## Work request
Please, could you print all the lines below exactly, leaving out the pictures?

## Dataset entries
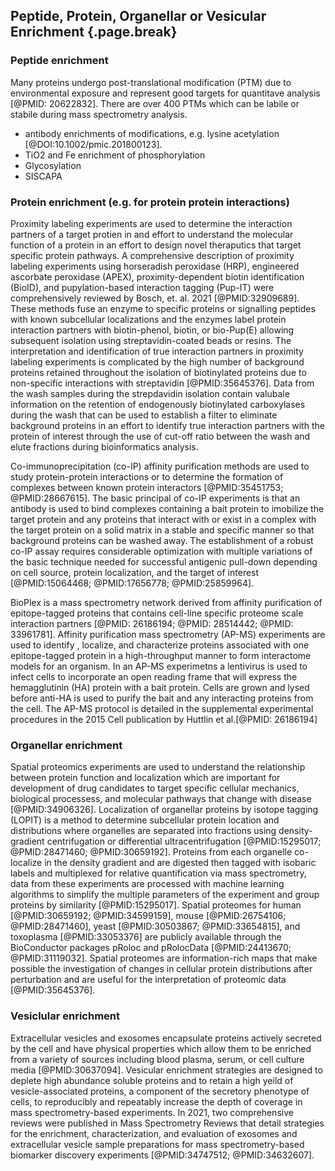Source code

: ## Peptide, Protein, Organellar or Vesicular Enrichment {.page.break}

### Peptide enrichment 

Many proteins undergo post-translational modification (PTM) due to environmental exposure and represent good targets for quantitave analysis [@PMID: 20622832].
There are over 400 PTMs which can be labile or stabile during mass spectrometry analysis.
* antibody enrichments of modifications, e.g. lysine acetylation [@DOI:10.1002/pmic.201800123].
* TiO2 and Fe enrichment of phosphorylation
* Glycosylation
* SISCAPA

### Protein enrichment (e.g. for protein protein interactions)

Proximity labeling experiments are used to determine the interaction partners of a target protien in and effort to understand the molecular function of a protein  in an effort to design novel theraputics that target specific protein pathways.
A comprehensive description of proximity labeling experiments using horseradish peroxidase (HRP), engineered ascorbate peroxidase (APEX), proximity-dependent biotin identification (BioID), and pupylation-based interaction tagging (Pup-IT) were comprehensively reviewed by Bosch, et. al. 2021 [@PMID:32909689].
These methods fuse an enzyme to specific proteins or signalling peptides with known subcellular localizations and the enzymes label protein interaction partners with biotin-phenol, biotin, or bio-Pup(E) allowing subsequent isolation using streptavidin-coated beads or resins.
The interpretation and identification of true interaction partners in proximity labeling experiments is complicated by the high number of background proteins retained throughout the isolation of biotinylated proteins due to non-specific interactions with streptavidin [@PMID:35645376].
Data from the wash samples during the strepdavidin isolation contain valubale information on the retention of endogenously biotinylated carboxylases during the wash that can be used to establish a filter to eliminate background proteins in an effort to identify true interaction partners with the protein of interest through the use of cut-off ratio between the wash and elute fractions during bioinformatics analysis.

Co-immunoprecipitation (co-IP) affinity purification methods are used to study protein-protein interactions or to determine the formation of complexes between known protein interactors [@PMID:35451753; @PMID:28667615].
The basic principal of co-IP experiments is that an antibody is used to bind complexes containing a bait protein to imobilize the target protein and any proteins that interact with or exist in a complex with the target protein on a solid matrix in a stable and specific manner so that background proteins can be washed away.
The establishment of a robust co-IP assay requires considerable optimization with multiple variations of the basic technique needed for successful antigenic pull-down depending on cell source, protein localization, and the target of interest [@PMID:15064468; @PMID:17656778; @PMID:25859964].

BioPlex is a mass spectrometry network derived from affinity purification of epitope-tagged proteins that contains cell-line specific proteome scale interaction partners [@PMID: 26186194; @PMID: 28514442; @PMID: 33961781].
Affinity purification mass spectrometry (AP-MS) experiments are used to identify , localize, and characterize proteins associated with one epitope-tagged protein in a high-throughput manner to form interactome models for an organism.
In an AP-MS experimetns a lentivirus is used to infect cells to incorporate an open reading frame that will express the hemagglutinin (HA) protein with a bait protein.
Cells are grown and lysed before anti-HA is used to purify the bait and any interacting proteins from the cell.
The AP-MS protocol is detailed in the supplemental experimental procedures in the 2015 Cell publication by Huttlin et al.[@PMID: 26186194]  

### Organellar enrichment

Spatial proteomics experiments are used to understand the relationship between protein function and localization which are important for development of drug candidates to target specific cellular mechanics, biological processess, and molecular pathways that change with disease [@PMID:34906326].
Localization of organellar proteins by isotope tagging (LOPIT) is a method to determine subcellular protein location and distributions where organelles are separated into fractions using density-gradient centrifugation or differential ultracentrifugation [@PMID:15295017; @PMID:28471460; @PMID:30659192].
Proteins from each organelle co-localize in the density gradient and are digested then tagged with isobaric labels and multiplexed for relative quantification via mass spectrometry, data from these experiments are processed with machine learning algorithms to simplify the multiple parameters of the experiment  and group proteins by similarity [@PMID:15295017].
Spatial proteomes for human [@PMID:30659192; @PMID:34599159],  mouse [@PMID:26754106; @PMID:28471460], yeast [@PMID:30503867; @PMID:33654815], and toxoplasma [@PMID:33053376] are publicly available through the BioConductor packages pRoloc and pRolocData [@PMID:24413670; @PMID:31119032].
Spatial proteomes are information-rich maps that make possible the investigation of changes in cellular protein distributions after perturbation and are useful for the interpretation of proteomic data [@PMID:35645376].


### Vesiclular enrichment

Extracellular vesicles and exosomes encapsulate proteins actively secreted by the cell and have physical properties which allow them to be enriched from a variety of sources including blood plasma, serum, or cell culture media [@PMID:30637094].
Vesicular enrichment strategies are designed to deplete high abundance soluble proteins and to retain a high yeild of vesicle-associated proteins, a component of the secretory phenotype of cells, to reproducibly and repeatably increase the depth of coverage in mass spectrometry-based experiments.
In 2021, two comprehensive reviews were published in Mass Spectrometry Reviews that detail strategies for the enrichment, characterization, and evaluation of exosomes and extracellular vesicle sample preparations for mass spectrometry-based biomarker discovery experiments [@PMID:34747512; @PMID:34632607].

## Output for this exercise
Source code

: ## Peptide, Protein, Organellar or Vesicular Enrichment {.page.break}

### Peptide enrichment 

Many proteins undergo post-translational modification (PTM) due to environmental exposure and represent good targets for quantitave analysis [@PMID: 20622832].
There are over 400 PTMs which can be labile or stabile during mass spectrometry analysis.
* antibody enrichments of modifications, e.g. lysine acetylation [@DOI:10.1002/pmic.201800123].
* TiO2 and Fe enrichment of phosphorylation
* Glycosylation
* SISCAPA

### Protein enrichment (e.g. for protein protein interactions)

Proximity labeling experiments are used to determine the interaction partners of a target protien in and effort to understand the molecular function of a protein  in an effort to design novel theraputics that target specific protein pathways.
A comprehensive description of proximity labeling experiments using horseradish peroxidase (HRP), engineered ascorbate peroxidase (APEX), proximity-dependent biotin identification (BioID), and pupylation-based interaction tagging (Pup-IT) were comprehensively reviewed by Bosch, et. al. 2021 [@PMID:32909689].
These methods fuse an enzyme to specific proteins or signalling peptides with known subcellular localizations and the enzymes label protein interaction partners with biotin-phenol, biotin, or bio-Pup(E) allowing subsequent isolation using streptavidin-coated beads or resins.
The interpretation and identification of true interaction partners in proximity labeling experiments is complicated by the high number of background proteins retained throughout the isolation of biotinylated proteins due to non-specific interactions with streptavidin [@PMID:35645376].
Data from the wash samples during the strepdavidin isolation contain valubale information on the retention of endogenously biotinylated carboxylases during the wash that can be used to establish a filter to eliminate background proteins in an effort to identify true interaction partners with the protein of interest through the use of cut-off ratio between the wash and elute fractions during bioinformatics analysis.

Co-immunoprecipitation (co-IP) affinity purification methods are used to study protein-protein interactions or to determine the formation of complexes between known protein interactors [@PMID:35451753; @PMID:28667615].
The basic principal of co-IP experiments is that an antibody is used to bind complexes containing a bait protein to imobilize the target protein and any proteins that interact with or exist in a complex with the target protein on a solid matrix in a stable and specific manner so that background proteins can be washed away.
The establishment of a robust co-IP assay requires considerable optimization with multiple variations of the basic technique needed for successful antigenic pull-down depending on cell source, protein localization, and the target of interest [@PMID:15064468; @PMID:17656778; @PMID:25859964].

BioPlex is a mass spectrometry network derived from affinity purification of epitope-tagged proteins that contains cell-line specific proteome scale interaction partners [@PMID: 26186194; @PMID: 28514442; @PMID: 33961781].
Affinity purification mass spectrometry (AP-MS) experiments are used to identify , localize, and characterize proteins associated with one epitope-tagged protein in a high-throughput manner to form interactome models for an organism.
In an AP-MS experimetns a lentivirus is used to infect cells to incorporate an open reading frame that will express the hemagglutinin (HA) protein with a bait protein.
Cells are grown and lysed before anti-HA is used to purify the bait and any interacting proteins from the cell.
The AP-MS protocol is detailed in the supplemental experimental procedures in the 2015 Cell publication by Huttlin et al.[@PMID: 26186194]  

### Organellar enrichment

Spatial proteomics experiments are used to understand the relationship between protein function and localization which are important for development of drug candidates to target specific cellular mechanics, biological processess, and molecular pathways that change with disease [@PMID:34906326].
Localization of organellar proteins by isotope tagging (LOPIT) is a method to determine subcellular protein location and distributions where organelles are separated into fractions using density-gradient centrifugation or differential ultracentrifugation [@PMID:15295017; @PMID:28471460; @PMID:30659192].
Proteins from each organelle co-localize in the density gradient and are digested then tagged with isobaric labels and multiplexed for relative quantification via mass spectrometry, data from these experiments are processed with machine learning algorithms to simplify the multiple parameters of the experiment  and group proteins by similarity [@PMID:15295017].
Spatial proteomes for human [@PMID:30659192; @PMID:34599159],  mouse [@PMID:26754106; @PMID:28471460], yeast [@PMID:30503867; @PMID:33654815], and toxoplasma [@PMID:33053376] are publicly available through the BioConductor packages pRoloc and pRolocData [@PMID:24413670; @PMID:31119032].
Spatial proteomes are information-rich maps that make possible the investigation of changes in cellular protein distributions after perturbation and are useful for the interpretation of proteomic data [@PMID:35645376].


### Vesiclular enrichment

Extracellular vesicles and exosomes encapsulate proteins actively secreted by the cell and have physical properties which allow them to be enriched from a variety of sources including blood plasma, serum, or cell culture media [@PMID:30637094].
Vesicular enrichment strategies are designed to deplete high abundance soluble proteins and to retain a high yeild of vesicle-associated proteins, a component of the secretory phenotype of cells, to reproducibly and repeatably increase the depth of coverage in mass spectrometry-based experiments.
In 2021, two comprehensive reviews were published in Mass Spectrometry Reviews that detail strategies for the enrichment, characterization, and evaluation of exosomes and extracellular vesicle sample preparations for mass spectrometry-based biomarker discovery experiments [@PMID:34747512; @PMID:34632607].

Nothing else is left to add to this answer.